I also tried checking a pipeline with videotestsrc, and that has no problem producing 60 fps:

gst-launch-1.0 videotestsrc ! video/x-raw,format=UYVY,width=1920,height=1080,framerate=60/1 ! nvvidconv ! 'video/x-raw(memory:NVMM),format=NV12' ! fpsdisplaysink video-sink=fakesink text-overlay=false -v

Hi,
Please set sync=0 to fakesink and check again:

... ! fpsdisplaysink text-overlay=false video-sink=fakesink sync=0

FYI: The solution to the above problem was using nvv4l2camerasrc instead of v4l2src. After this change, the pipeline can run at 60 fps no problem.

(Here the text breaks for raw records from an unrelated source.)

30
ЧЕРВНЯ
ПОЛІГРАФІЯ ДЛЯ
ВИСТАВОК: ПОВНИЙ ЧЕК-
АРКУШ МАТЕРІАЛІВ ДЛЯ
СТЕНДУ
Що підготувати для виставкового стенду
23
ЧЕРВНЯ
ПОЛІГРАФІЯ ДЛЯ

So the final pipeline would be:

gst-launch-1.0 nvv4l2camerasrc device=/dev/video0 ! video/x-raw(memory:NVMM),format=UYVY,width=1920,height=1080 ! nvvidconv ! 'video/x-raw(memory:NVMM),format=NV12' ! fpsdisplaysink video-sink=fakesink text-overlay=false -v

Thank you so much for your help!

1 Like

This topic was automatically closed 14 days after the last reply. New replies are no longer allowed.